39. A method, comprising:

providing a test compound;

contacting the test compound with a cell expressing a miRNA;

detecting a relative increase, decrease, or steady expression of the miRNA; and

identifying the test compound as an inhibitor when a relative decrease of the miRNA expression is detected, or identifying the test compound as an agonist when a relative increase of the miRNA expression is detected.
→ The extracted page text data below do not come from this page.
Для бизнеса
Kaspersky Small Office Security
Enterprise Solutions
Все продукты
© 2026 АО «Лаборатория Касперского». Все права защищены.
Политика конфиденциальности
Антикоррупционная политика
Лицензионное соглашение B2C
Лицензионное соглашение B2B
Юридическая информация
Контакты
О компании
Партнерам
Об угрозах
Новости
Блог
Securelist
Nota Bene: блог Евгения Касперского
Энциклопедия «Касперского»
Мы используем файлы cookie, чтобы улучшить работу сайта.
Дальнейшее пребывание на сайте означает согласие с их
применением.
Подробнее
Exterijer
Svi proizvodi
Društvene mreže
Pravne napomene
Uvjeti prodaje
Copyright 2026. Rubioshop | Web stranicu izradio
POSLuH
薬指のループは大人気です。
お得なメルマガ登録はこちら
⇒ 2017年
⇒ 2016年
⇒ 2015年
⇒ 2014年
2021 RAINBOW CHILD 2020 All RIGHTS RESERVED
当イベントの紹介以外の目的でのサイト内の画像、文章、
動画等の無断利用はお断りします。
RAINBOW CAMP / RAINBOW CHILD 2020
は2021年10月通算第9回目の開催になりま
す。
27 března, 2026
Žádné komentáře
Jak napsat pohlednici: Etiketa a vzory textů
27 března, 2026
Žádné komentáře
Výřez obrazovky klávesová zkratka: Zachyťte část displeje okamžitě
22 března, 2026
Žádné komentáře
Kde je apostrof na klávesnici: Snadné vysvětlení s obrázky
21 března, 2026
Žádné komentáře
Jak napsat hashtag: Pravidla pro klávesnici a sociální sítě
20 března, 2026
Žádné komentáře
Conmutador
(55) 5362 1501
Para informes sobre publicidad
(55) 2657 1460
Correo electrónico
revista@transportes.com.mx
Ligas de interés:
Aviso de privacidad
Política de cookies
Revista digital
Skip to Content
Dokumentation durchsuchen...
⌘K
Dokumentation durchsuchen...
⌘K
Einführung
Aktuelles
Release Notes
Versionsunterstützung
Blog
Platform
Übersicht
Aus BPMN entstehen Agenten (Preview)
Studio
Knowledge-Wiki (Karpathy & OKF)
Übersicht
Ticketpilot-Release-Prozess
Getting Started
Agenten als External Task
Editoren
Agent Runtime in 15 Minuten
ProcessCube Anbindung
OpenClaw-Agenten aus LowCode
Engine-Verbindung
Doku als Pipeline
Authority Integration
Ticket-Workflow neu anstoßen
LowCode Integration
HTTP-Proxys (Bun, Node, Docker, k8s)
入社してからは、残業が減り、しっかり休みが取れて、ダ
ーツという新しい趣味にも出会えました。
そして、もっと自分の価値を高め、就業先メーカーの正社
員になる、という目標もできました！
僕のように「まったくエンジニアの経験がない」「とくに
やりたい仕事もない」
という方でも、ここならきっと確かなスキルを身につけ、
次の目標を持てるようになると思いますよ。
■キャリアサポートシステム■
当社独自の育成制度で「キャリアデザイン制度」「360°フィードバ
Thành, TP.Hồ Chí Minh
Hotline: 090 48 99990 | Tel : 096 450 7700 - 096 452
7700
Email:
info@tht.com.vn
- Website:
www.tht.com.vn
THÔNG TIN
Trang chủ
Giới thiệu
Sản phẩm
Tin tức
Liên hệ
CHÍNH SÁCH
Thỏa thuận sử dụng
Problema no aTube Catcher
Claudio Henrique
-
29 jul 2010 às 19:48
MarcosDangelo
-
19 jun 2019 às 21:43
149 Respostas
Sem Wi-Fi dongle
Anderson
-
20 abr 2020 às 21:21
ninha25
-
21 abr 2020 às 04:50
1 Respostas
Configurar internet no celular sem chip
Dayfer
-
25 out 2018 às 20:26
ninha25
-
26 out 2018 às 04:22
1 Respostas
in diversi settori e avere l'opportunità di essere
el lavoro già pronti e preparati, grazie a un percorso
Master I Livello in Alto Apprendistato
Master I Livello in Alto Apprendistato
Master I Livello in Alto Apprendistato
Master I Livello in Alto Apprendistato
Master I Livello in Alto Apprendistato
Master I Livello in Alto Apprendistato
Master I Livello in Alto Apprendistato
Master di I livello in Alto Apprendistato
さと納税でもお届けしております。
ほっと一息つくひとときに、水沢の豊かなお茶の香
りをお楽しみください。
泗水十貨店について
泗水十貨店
40. The method of claim 39, wherein miRNA is miR-379, miR-379*, miR-193b, miR-193b*, miR-409-5p, miR-409-3p, miR-154, miR-154*, mature miR-379, mature miR-379*, mature miR-193b, mature miR-193b*, mature miR-409-5p, mature miR-409-3p, mature miR-154, mature miR-154*, SEQ ID NO:2, SEQ ID NO:3, SEQ ID NO:5, SEQ ID NO:6, SEQ ID NO:8, SEQ ID NO:9, SEQ ID NO: 11 or SEQ ID NO:12.

41. A method, comprising:

providing a test compound;

contacting the test compound with a cell expressing the DLK1-DIO3 region;

detecting a relative increase, decrease, or steady expression of the DLK1-DIO3 region; and

identifying the test compound as an inhibitor when a relative decrease of the DLK1-DIO3 region expression is detected, or identifying the test compound as an agonist when a relative increase of the DLK1-DIO3 region expression is detected.

42. A method, comprising:

providing a test compound;

contacting the test compound with a cell expressing MEG9;

detecting a relative increase, decrease, or steady expression of MEG9; and

identifying the test compound as an inhibitor when a relative decrease of MEG9 expression is detected, or identifying the test compound as an agonist when a relative increase of MEG9 expression is detected.